Not, I hasten to make clear, a Daily Mail style piece on the health giving properties of drinking expensive water, but a couple of quick notes.
First, a Southwark rent arrears possession case, demonstrating that the effects of Jones v London Borough of Southwark  EWHC 457 (Ch) (our report) rumble on in Southwark, despite the Council agreeing to repay overcharged water rates for the period 2001-2013 to the tenants. (Our thanks to Serdar Celebi, Cambridge House Law Centre and Tim Baldwin, Garden Court Chambers for the note).
LB Southwark v SH. 29 March 2017, Lambeth County Court.

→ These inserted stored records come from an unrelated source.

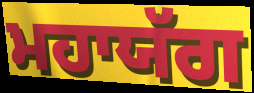
ਮਹਾਯੱਗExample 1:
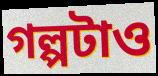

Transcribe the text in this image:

গল্পটাও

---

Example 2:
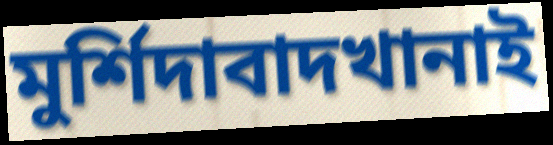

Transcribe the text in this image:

মুর্শিদাবাদখানাই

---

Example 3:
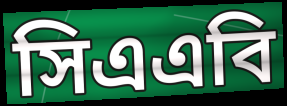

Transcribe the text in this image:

সিএএবি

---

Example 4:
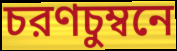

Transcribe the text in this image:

চরণচুম্বনে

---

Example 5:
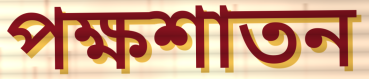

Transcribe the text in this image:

পক্ষশাতন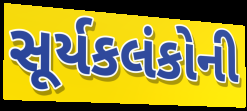
સૂર્યકલંકોની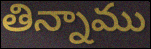
తిన్నాముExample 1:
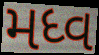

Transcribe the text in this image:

મધ્વ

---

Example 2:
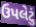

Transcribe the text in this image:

ઉપલેટું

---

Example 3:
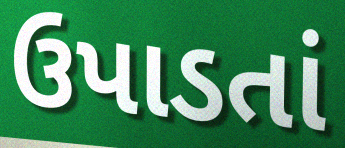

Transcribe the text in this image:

ઉપાડતાં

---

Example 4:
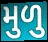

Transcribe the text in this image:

મુળુ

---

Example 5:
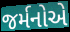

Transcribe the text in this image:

જર્મનોએ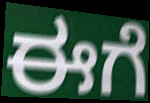
ಈಗೆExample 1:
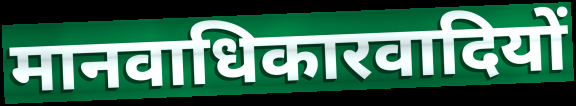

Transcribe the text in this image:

मानवाधिकारवादियों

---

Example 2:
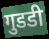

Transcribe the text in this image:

गुडडी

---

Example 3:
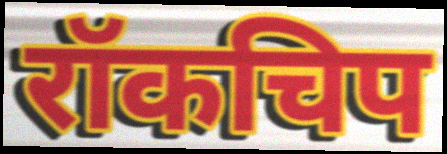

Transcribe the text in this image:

रॉकचिप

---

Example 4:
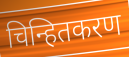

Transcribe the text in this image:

चिन्हितकरण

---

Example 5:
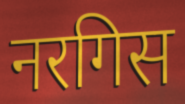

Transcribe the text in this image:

नरगिसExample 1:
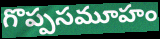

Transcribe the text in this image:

గొప్పసమూహం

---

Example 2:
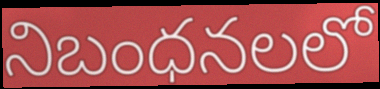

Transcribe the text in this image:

నిబంధనలలో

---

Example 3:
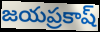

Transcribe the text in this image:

జయప్రకాష్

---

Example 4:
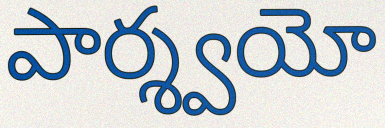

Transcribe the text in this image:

పార్శ్వయో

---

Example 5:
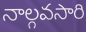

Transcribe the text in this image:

నాల్గవసారిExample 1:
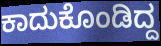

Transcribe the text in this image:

ಕಾದುಕೊಂಡಿದ್ದ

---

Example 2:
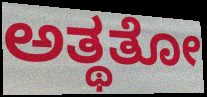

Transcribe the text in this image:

ಅತ್ಥತೋ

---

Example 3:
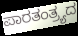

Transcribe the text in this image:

ಪಾರತಂತ್ರ್ಯದ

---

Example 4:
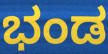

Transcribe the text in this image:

ಭಂಡ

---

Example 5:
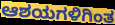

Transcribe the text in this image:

ಆಶಯಗಳಿಗಿಂತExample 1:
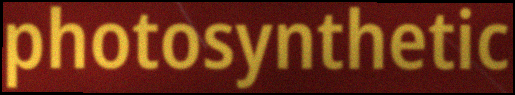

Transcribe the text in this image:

photosynthetic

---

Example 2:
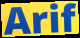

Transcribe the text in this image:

Arif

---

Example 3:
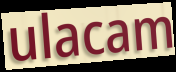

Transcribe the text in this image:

ulacam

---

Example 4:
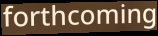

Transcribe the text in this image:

forthcoming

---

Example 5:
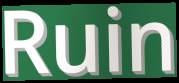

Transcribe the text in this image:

RuinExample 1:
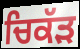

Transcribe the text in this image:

ਚਿਕੱੜ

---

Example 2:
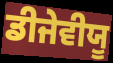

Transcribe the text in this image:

ਡੀਜੇਵੀਯੂ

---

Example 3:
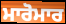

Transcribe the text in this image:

In June 2016 (after the decision to refund tenants) Southwark brought a possession claim against SH for rent arrears. The sum claimed and the rent statements took no account of the water rates refund.
SH defended on that basis, and also that the arrears were in large part due to housing benefit issues. In July 2016 a payment of £676.10 was made to the rent account by Southwark for the water rates refund. In the same month, arrears of housing benefit of £1,515.68. These brought the rent account into credit.

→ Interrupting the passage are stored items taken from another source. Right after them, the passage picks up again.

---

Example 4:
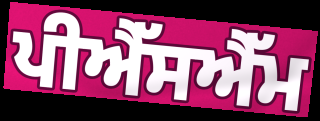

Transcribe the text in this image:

ਪੀਐੱਸਐੱਮ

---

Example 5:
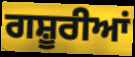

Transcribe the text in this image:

ਗਸ਼ੂਰੀਆਂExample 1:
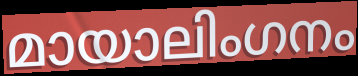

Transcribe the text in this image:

മായാലിംഗനം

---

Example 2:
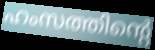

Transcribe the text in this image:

ഹംസത്തിന്റെ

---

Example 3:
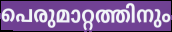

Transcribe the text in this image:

പെരുമാറ്റത്തിനും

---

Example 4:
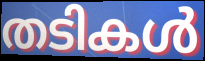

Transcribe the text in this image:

തടികൾ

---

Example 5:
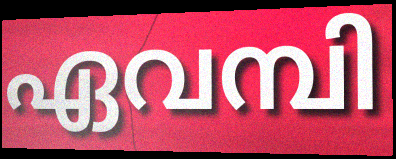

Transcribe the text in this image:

ഏവമ്പി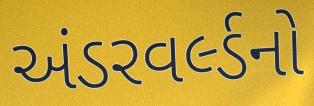
અંડરવર્લ્ડનો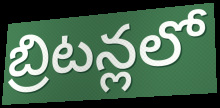
బ్రిటన్లలో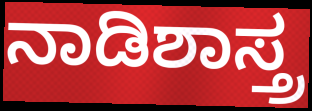
ನಾಡಿಶಾಸ್ತ್ರ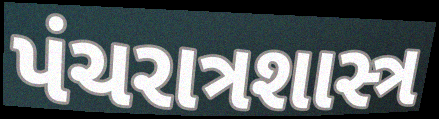
પંચરાત્રશાસ્ત્ર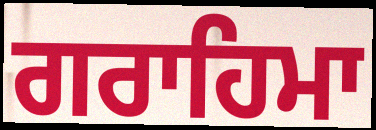
ਗਰਾਹਿਮਾ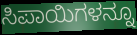
ಸಿಪಾಯಿಗಳನ್ನೂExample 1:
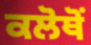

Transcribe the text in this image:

ਕਲੋਥੋਂ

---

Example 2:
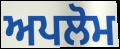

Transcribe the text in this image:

ਅਪਲੋਮ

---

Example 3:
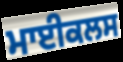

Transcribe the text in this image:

ਮਾਈਕਲਸ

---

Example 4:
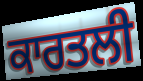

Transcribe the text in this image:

ਕਾਰਤਲੀ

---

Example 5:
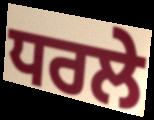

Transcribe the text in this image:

ਧਰਲੇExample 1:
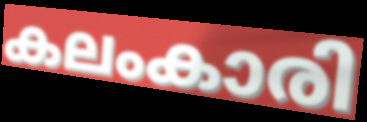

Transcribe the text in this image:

കലംകാരി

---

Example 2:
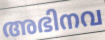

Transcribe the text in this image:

അഭിനവ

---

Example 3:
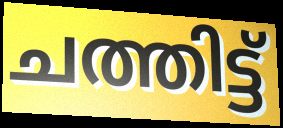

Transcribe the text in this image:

ചത്തിട്ട്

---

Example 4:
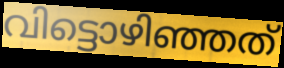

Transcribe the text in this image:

വിട്ടൊഴിഞ്ഞത്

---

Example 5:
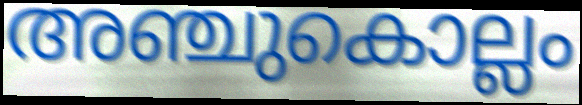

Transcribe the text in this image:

അഞ്ചുകൊല്ലംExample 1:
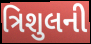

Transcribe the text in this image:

ત્રિશુલની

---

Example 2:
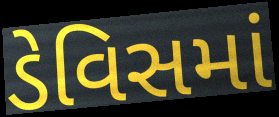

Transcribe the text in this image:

ડેવિસમાં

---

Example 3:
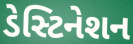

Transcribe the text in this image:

ડેસ્ટિનેશન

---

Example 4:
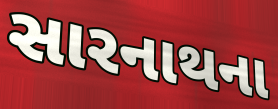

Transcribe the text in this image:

સારનાથના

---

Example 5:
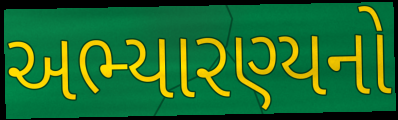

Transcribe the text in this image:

અભ્યારણ્યનો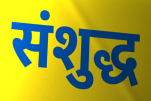
संशुद्धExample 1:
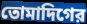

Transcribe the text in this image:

তোমাদিগের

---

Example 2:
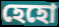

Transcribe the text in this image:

হেহো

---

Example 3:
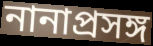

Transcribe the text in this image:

নানাপ্রসঙ্গ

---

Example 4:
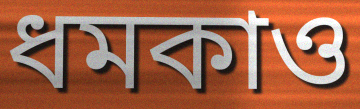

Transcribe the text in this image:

ধমকাও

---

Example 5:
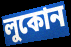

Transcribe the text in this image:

লুকোন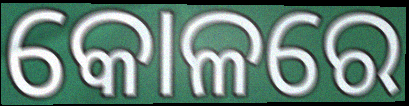
କୋଳରେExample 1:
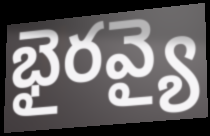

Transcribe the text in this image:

భైరవ్యై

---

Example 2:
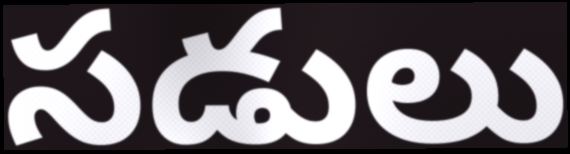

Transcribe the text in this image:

సడులు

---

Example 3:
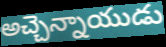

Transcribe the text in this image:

అచ్చెన్నాయుడు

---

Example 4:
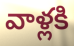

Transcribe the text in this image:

వాళ్లకి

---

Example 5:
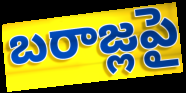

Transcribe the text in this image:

బరాజ్లపై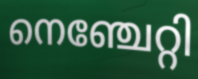
നെഞ്ചേറ്റിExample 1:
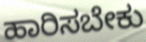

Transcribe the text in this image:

ಹಾರಿಸಬೇಕು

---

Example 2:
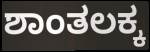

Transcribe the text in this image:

ಶಾಂತಲಕ್ಕ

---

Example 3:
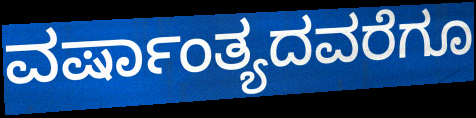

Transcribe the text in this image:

ವರ್ಷಾಂತ್ಯದವರೆಗೂ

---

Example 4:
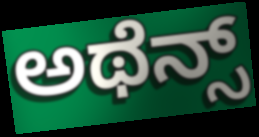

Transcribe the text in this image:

ಅಥೆನ್ಸ್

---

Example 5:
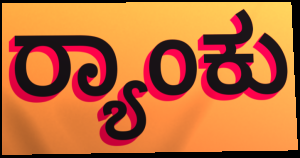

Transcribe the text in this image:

ರ್‍ಯಾಂಕು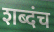
शब्दंचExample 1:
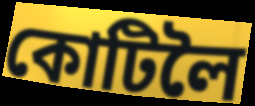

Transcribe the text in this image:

কোটিলৈ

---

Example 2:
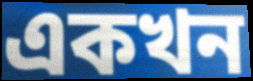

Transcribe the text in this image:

একখন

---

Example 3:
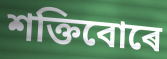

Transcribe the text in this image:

শক্তিবোৰে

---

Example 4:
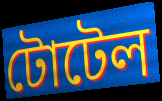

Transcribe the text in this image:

টোটেল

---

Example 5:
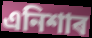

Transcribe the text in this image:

এনিশাৰ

On 29 March 2017 DDJ Rollason dismissed the Claim and ordered the Claimant to pay the Defendant’s costs. The DDJ found that given judgment was given in Jones v Southwark in March 2016 and this Claim was issued in June 2016, the figures in the Particulars of Claim were ‘wholly incorrect’ and the imminent water rates refund ‘should never have been included’ in the Claim. The DDJ further found in relation to the rent arrears caused by Housing Benefit arrears, proceedings should not have been commenced due to the outstanding issues. The DDJ referred to paragraph 2.6 of the pre action protocol on rent arrears possession claims.
The water rates issue continues – we have seen Greenwich being involved, and Lambeth are also facing such defences. As some 67 councils and housing associations had the same agreements with Thames Water (37 of them or so councils), the fall out will spread. Certainly anyone looking at a social landlord arrears claim in the Thames Water area so look at whether water rates are being charged as rent.
The DWP has issued guidance notes on the Housing Costs Element for 18-21 year olds (or rather the removal thereof).
At para 20 is a (non-exhaustive) list of circumstances in which it may be deemed to be inappropriate for the young person to live with their parents. It starts, rather obviously one might think, with
those whose parents are deceased
Still, it is always best to be clear about such things.
Apparently, the Decision Maker “should accept the evidence from the person or their representative unless there is stronger evidence to the contrary or the evidence is self contradictory”.
Of course the real damage is that landlords, particularly private landlords, will simply hear the ‘no housing element for those under 22’ and not offer tenancies in the first place, because one cannot claim the housing element (and gain the exemption) unless there actually is a specific prospective tenancy.
(Hat tip to @TimMorton2 for the ‘When did you last see your father?’ joke.)